10. Truth √

5.4K 762 44
                                        

Sebenarnya apa yang kedua laki-laki itu rencanakan?

Sejak awal, mereka berdua memilihku.

Mereka memperalatku, menepis kemungkinan kalau mereka ternyata memiliki hubungan yang dilarang oleh semesta dengan topeng sebagai tempat bersembunyi. Aku tidak percaya kalau dua laki-laki penyuka sesama jenis itu pernah mencium bibirku sehebat itu.

Perutku mual, aku benar-benar jijik sekarang. Bagaimana kedua laki-laki itu berciuman di kamar hotel masih terbayang di benakku. Bagaimana mereka berdua berbicara, menyebut nama satu sama lain, semuanya membuatku tidak percaya.

Mereka terlihat normal, dan mereka sukses menyembunyikan jati diri mereka yang sebenarnya.

Jadi, orang yang diceritakan Wonwoo itu Kim Mingyu? Orang yang katanya dia sukai itu adalah suamiku? Bagaimana— bagaimana bisa aku menebak siapa orang yang dia katakan jika Wonwoo terlihat senormal itu. Apakah rasa senangnya karena kehamilanku itu karena dia tahu bahwa anak ini untuknya? Ya tuhan, kenapa semua ini rumit sekali?

Air mataku sudah kering, Kim Mingyu kembali ke kamar setelah satu jam berlalu dengan kondisi berantakan.

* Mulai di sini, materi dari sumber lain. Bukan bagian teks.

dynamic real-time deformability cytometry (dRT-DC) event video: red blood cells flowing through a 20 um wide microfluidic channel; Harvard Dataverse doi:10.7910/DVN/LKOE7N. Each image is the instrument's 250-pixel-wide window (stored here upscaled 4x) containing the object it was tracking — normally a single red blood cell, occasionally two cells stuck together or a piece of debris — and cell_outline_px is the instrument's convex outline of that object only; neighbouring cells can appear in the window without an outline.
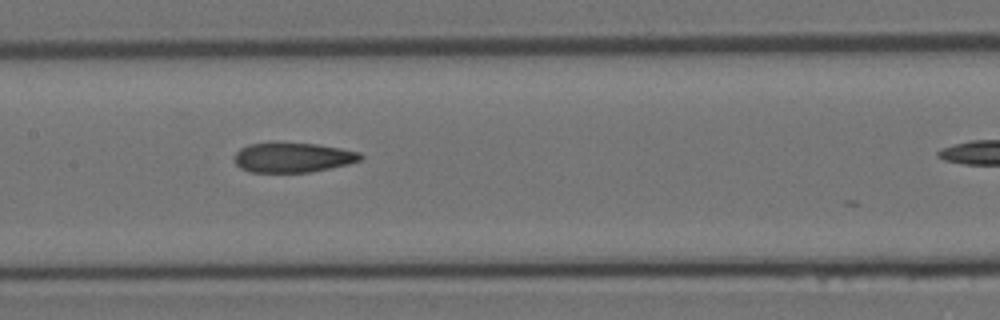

Aku menutup mataku rapat-rapat, menahan rasa sesak dalam dadaku ketika melihat laki-laki yang aku cintai menghampiriku.

"Kau melihat sunset tidak?" Tanyanya sambil membuka baju, menggantinya dengan kaos santai berwarna biru muda. Sekarang aku tahu kenapa dia bereaksi biasa saja melihatku telanjang bulat didepan matanya.

"Tidak."

"Ponselku?"

"Aku menyimpannya diatas sofa." Entahlah, aku sangat tidak bersemangat sekarang.

"Tadi kau kemana selama aku pergi?" Dia membuka kulkas dan mengambil sekaleng bir dingin dari sana. Kemudian laki-laki itu membawa ponselnya dan duduk diatas ranjang-disebelahku.

"Disini." Jawabku, menatap laki-laki yang tidak aku sangka akan setega ini kepadaku dengan senyum tipis yang terasa perih ketika aku lakukan.

"Kau kenapa?" Tanyanya, seolah dapat membaca perasaanku saat itu.

"Aku hanya... Ingin berdua bersamamu malam ini, aku ingin tidur dalam pelukanmu hingga pagi menyapa."

"Tapi sekarang baru jam 7, kau kesini untuk berlibur." Kim Mingyu menyimpan kaleng birnya keatas nakas. Ia berbaring lebih dulu, kemudian menarik tubuhku dan memelukku seperti yang aku ingin.

"Aku mau pulang, besok pagi."

Dadaku terasa sesak, tubuh yang memelukku ini sebentar lagi takkan pernah bisa aku raih lagi. Bahkan jika aku berusaha untuk meraihnya, aku tidak akan bisa. Kim Mingyu tidak akan pernah mau ditakdirkan untuk menjadi milikku.

Tanpa sadar, aku menangis kencang dalam pelukannya hingga laki-laki itu kebingungan. Tidak ada sepatah kata pun yang diucapkannya, laki-laki itu hanya mempererat pelukannya sambil membelai rambutku lembut.

"Kenapa rasanya sakit sekali?" Suaraku terlalu pelan, atau bahkan teredam oleh tangisan hingga aku yakin Kim Mingyu tidak dapat mendengarnya dengan baik.

"Maaf."

Tanpa aku sadari pula, Kim Mingyu berbisik pelan, sangat pelan hingga tidak ada satu pun yang mendengar kecuali dirinya sendiri dan Tuhan.

***

Semua orang di dalam klub ini memandangku aneh. Seorang Ibu hamil dengan pakaian hamilnya entah bagaimana bisa terdampar diatas kursi depan meja bartender. Masa bodoh lah, aku muak berada di rumah. Kepergianku ini jelas saja tanpa sepengetahuan Kim Mingyu. Laki-laki yang baru tiba di Seoul tadi siang bersamaku itu langsung meluncur menuju kantor begitu mendapat panggilan mendesak dari sekretarisnya. Dan aku tidak tahu apakah dia sudah pulang ke rumah atau belum, aku mematikan ponselku omong-omong.